## Data extracts
Start of Block

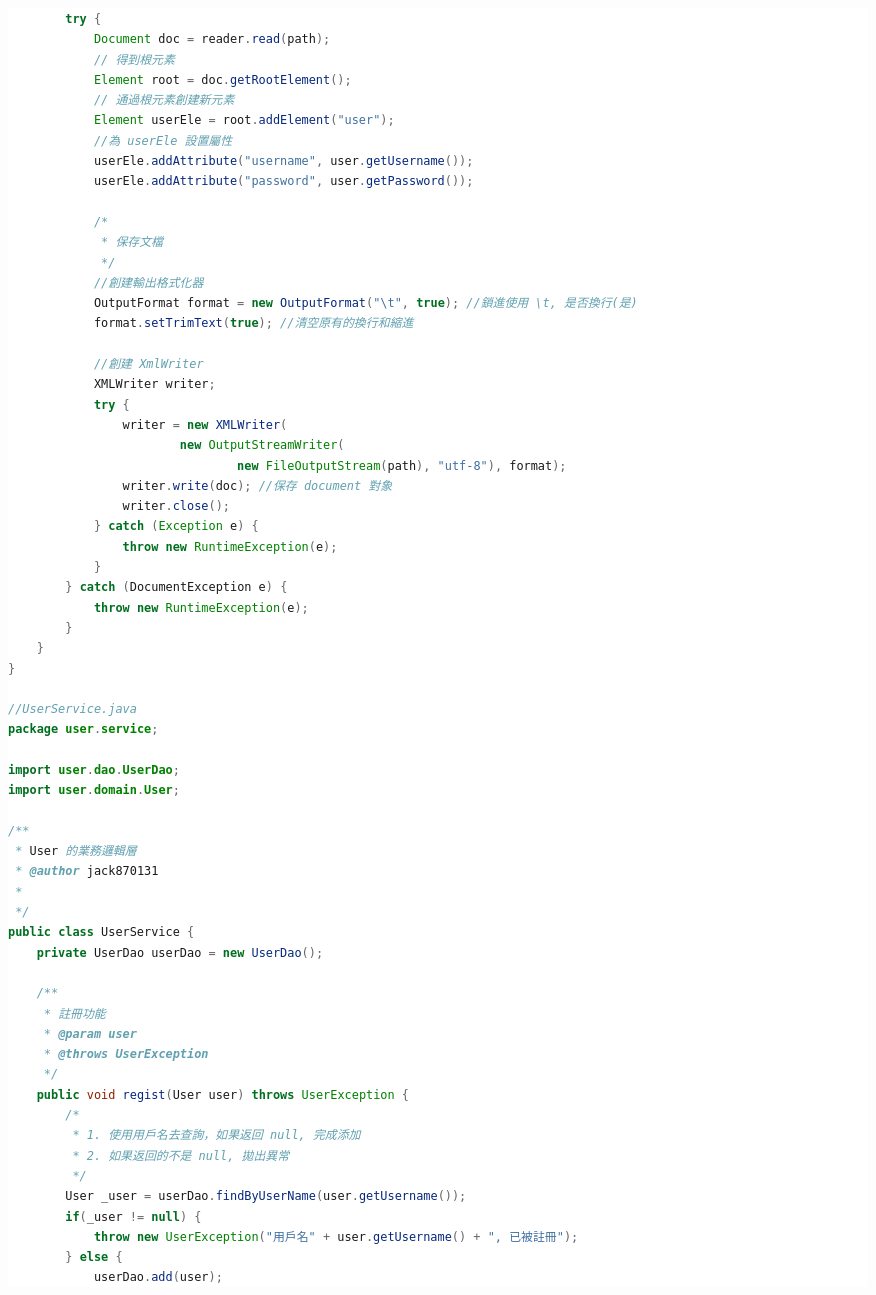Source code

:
 ```java
		try {
			Document doc = reader.read(path);
			// 得到根元素
			Element root = doc.getRootElement();
			// 通過根元素創建新元素
			Element userEle = root.addElement("user");
			//為 userEle 設置屬性
			userEle.addAttribute("username", user.getUsername());
			userEle.addAttribute("password", user.getPassword());
			
			/*
			 * 保存文檔
			 */
			//創建輸出格式化器
			OutputFormat format = new OutputFormat("\t", true); //鎖進使用 \t, 是否換行(是)
			format.setTrimText(true); //清空原有的換行和縮進
			
			//創建 XmlWriter
			XMLWriter writer;
			try {
				writer = new XMLWriter(
						new OutputStreamWriter(
								new FileOutputStream(path), "utf-8"), format);
				writer.write(doc); //保存 document 對象
				writer.close();
			} catch (Exception e) {
				throw new RuntimeException(e);
			}
		} catch (DocumentException e) {
			throw new RuntimeException(e);
		}
	}
}

//UserService.java
package user.service;

import user.dao.UserDao;
import user.domain.User;

/**
 * User 的業務邏輯層
 * @author jack870131
 *
 */
public class UserService {
	private UserDao userDao = new UserDao();
	
	/**
	 * 註冊功能
	 * @param user
	 * @throws UserException
	 */
	public void regist(User user) throws UserException {
		/*
		 * 1. 使用用戶名去查詢，如果返回 null, 完成添加
		 * 2. 如果返回的不是 null, 拋出異常
		 */
		User _user = userDao.findByUserName(user.getUsername());
		if(_user != null) {
			throw new UserException("用戶名" + user.getUsername() + ", 已被註冊");
		} else {
			userDao.add(user);
```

End of Block

## What this task involves
Across the listing above, how many lines include the word "path"? Answer with only the number.

## Exercise result
2